[MRG] DOC New Getting Started guide (#14920)

NicolasHug · jnothman · commit 57cb9e8b09a9 · 2019-09-19T08:03:49.000+10:00
diff --git a/doc/documentation.rst b/doc/documentation.rst
@@ -13,7 +13,7 @@ Documentation of scikit-learn |version|
           <!-- row -->
             <div class="row-fluid">
                 <div class="span4 box">
-                    <h2><a href="tutorial/basic/tutorial.html">Quick Start</a></h2>
+                    <h2><a href="getting_started.html">Getting Started</a></h2>
                     <blockquote>A very short introduction into machine learning
                     problems and how to solve them using scikit-learn.
                     Presents basic concepts and conventions.

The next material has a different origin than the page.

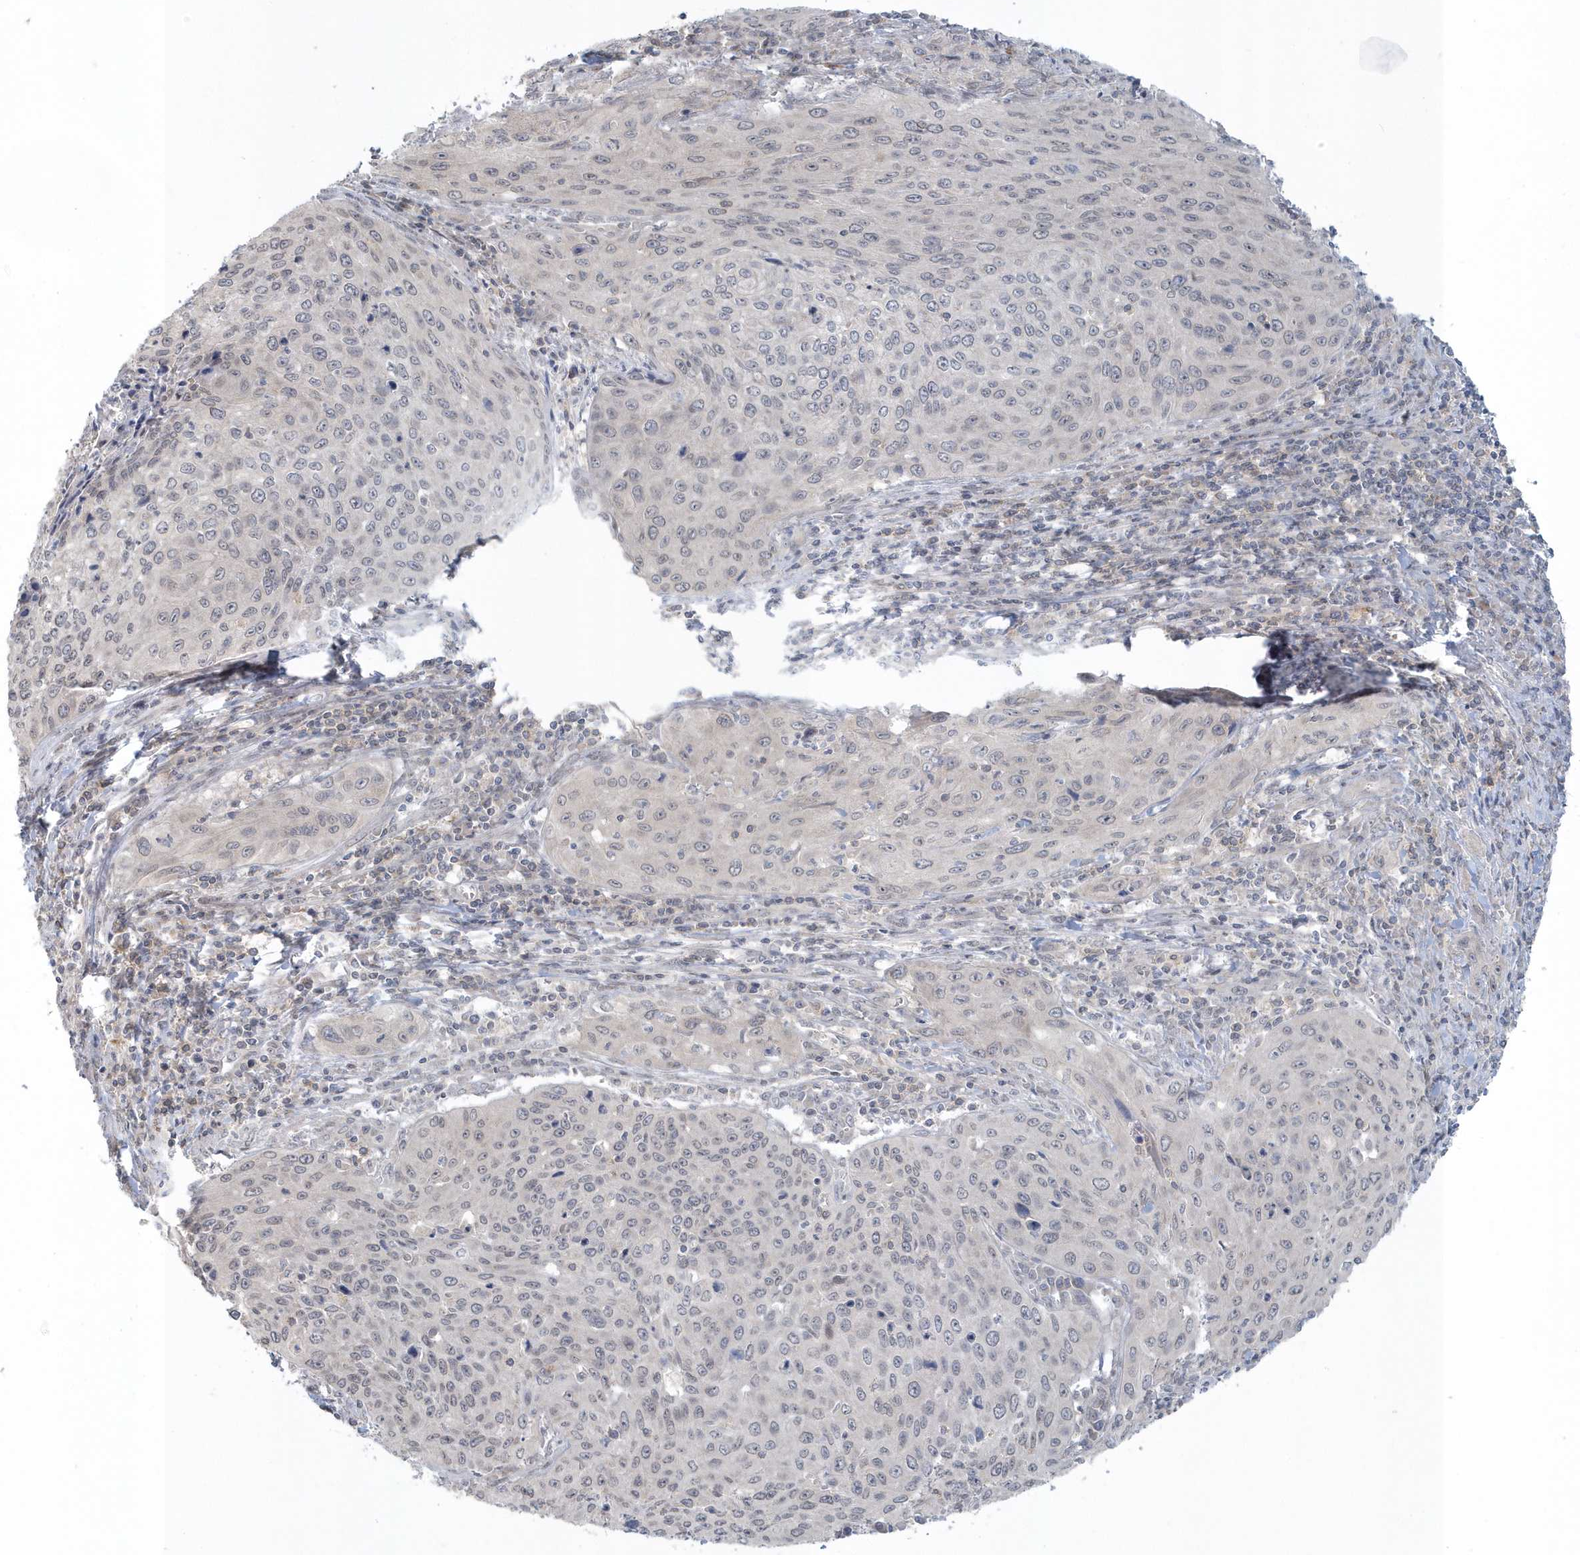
{"staining": {"intensity": "negative", "quantity": "none", "location": "none"}, "tissue": "cervical cancer", "cell_type": "Tumor cells", "image_type": "cancer", "snomed": [{"axis": "morphology", "description": "Squamous cell carcinoma, NOS"}, {"axis": "topography", "description": "Cervix"}], "caption": "A histopathology image of human cervical cancer is negative for staining in tumor cells.", "gene": "BLTP3A", "patient": {"sex": "female", "age": 32}}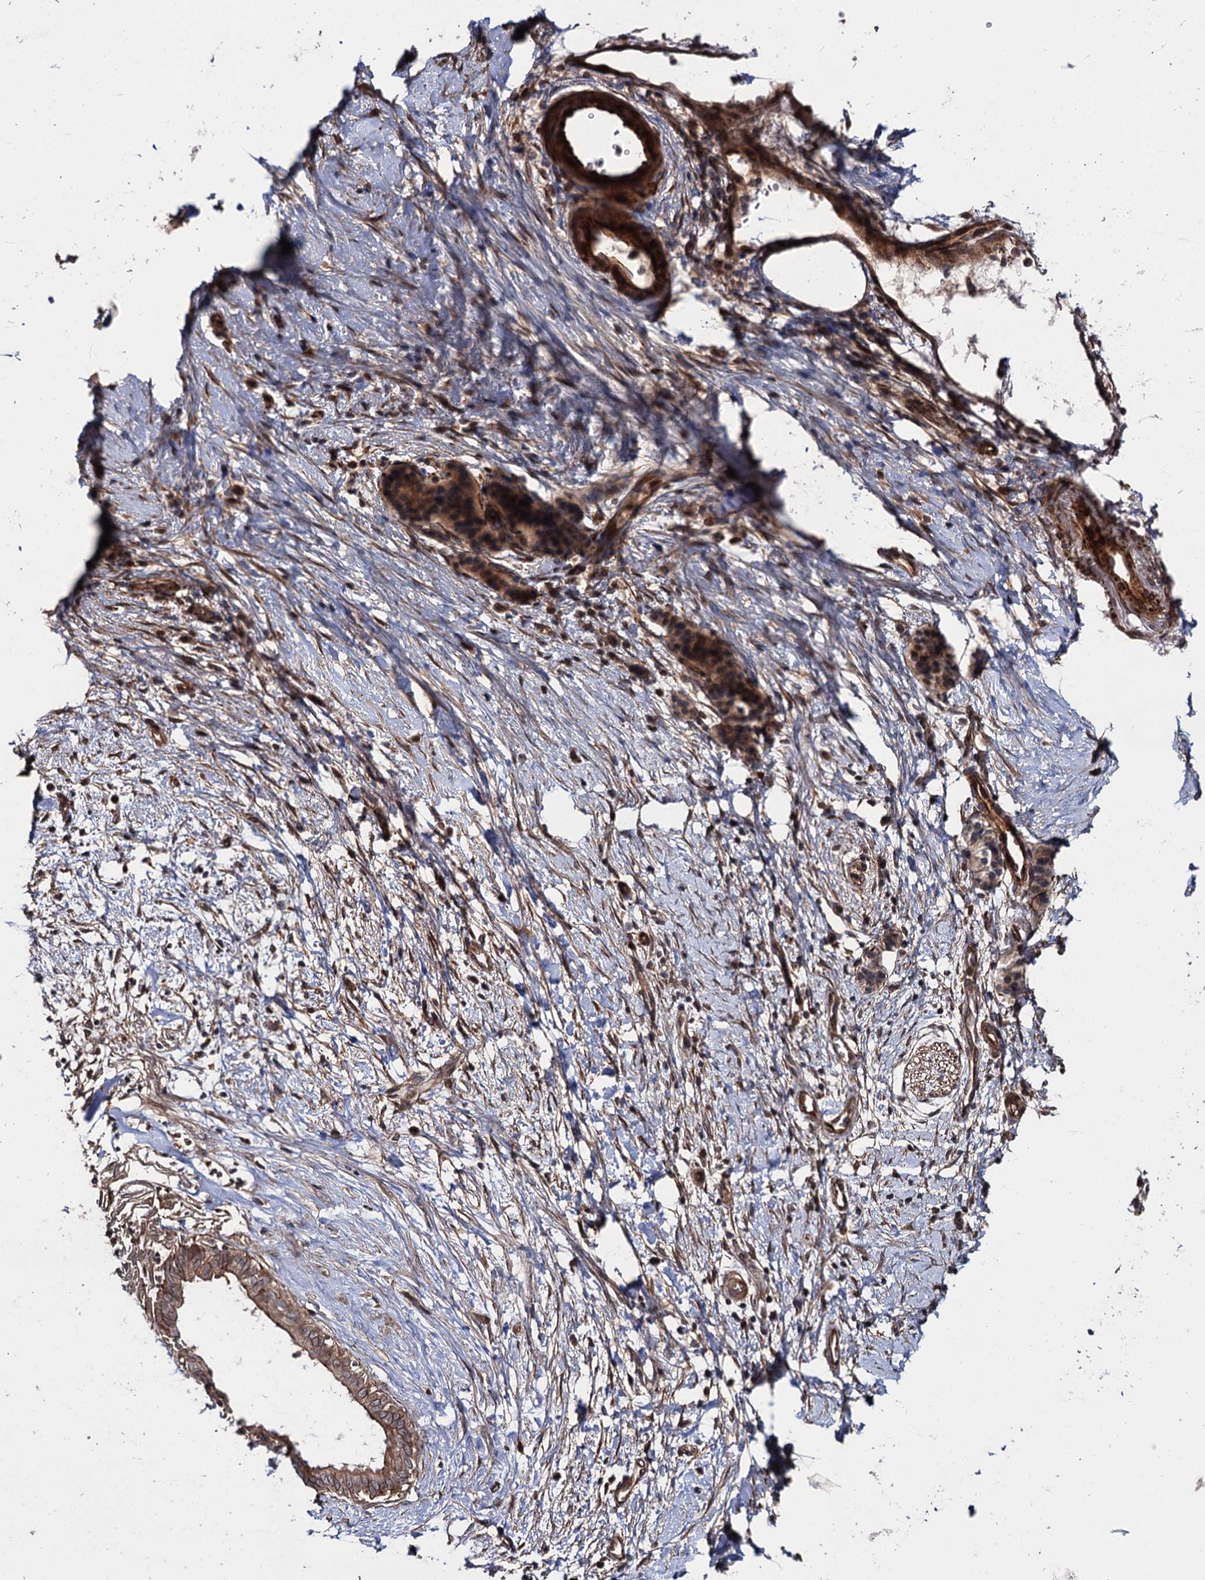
{"staining": {"intensity": "moderate", "quantity": ">75%", "location": "cytoplasmic/membranous"}, "tissue": "pancreatic cancer", "cell_type": "Tumor cells", "image_type": "cancer", "snomed": [{"axis": "morphology", "description": "Adenocarcinoma, NOS"}, {"axis": "topography", "description": "Pancreas"}], "caption": "Brown immunohistochemical staining in pancreatic adenocarcinoma exhibits moderate cytoplasmic/membranous expression in about >75% of tumor cells.", "gene": "FSIP1", "patient": {"sex": "male", "age": 50}}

diff --git a/doc/getting_started.rst b/doc/getting_started.rst
@@ -0,0 +1,231 @@
+Getting Started
+===============
+
+The purpose of this guide is to illustrate some of the main features that
+``scikit-learn`` provides. It assumes a very basic working knowledge of
+machine learning practices (model fitting, predicting, cross-validation,
+etc.). Please refer to our :ref:`installation instructions
+<installation-instructions>` for installing ``scikit-learn``.
+
+``Scikit-learn`` is an open source machine learning library that supports
+supervised and unsupervised learning. It also provides various tools for
+model fitting, data preprocessing, model selection and evaluation, and many
+other utilities.
+
+Fitting and predicting: estimator basics
+----------------------------------------
+
+``Scikit-learn`` provides dozens of built-in machine learning algorithms and
+models, called :term:`estimators`. Each estimator can be fitted to some data
+using its :term:`fit` method.
+
+Here is a simple example where we fit a
+:class:`~sklearn.ensemble.RandomForestClassifier` to some very basic data::
+
+  >>> from sklearn.ensemble import RandomForestClassifier
+  >>> clf = RandomForestClassifier(random_state=0)
+  >>> X = [[ 1,  2,  3],  # 2 samples, 3 features
+  ...      [11, 12, 13]]
+  >>> y = [0, 1]  # classes of each sample
+  >>> clf.fit(X, y)
+  RandomForestClassifier(random_state=0)
+
+The :term:`fit` method generally accepts 2 inputs:
+
+- The samples matrix (or design matrix) :term:`X`. The size of ``X``
+  is typically ``(n_samples, n_features)``, which means that samples are
+  represented as rows and features are represented as columns.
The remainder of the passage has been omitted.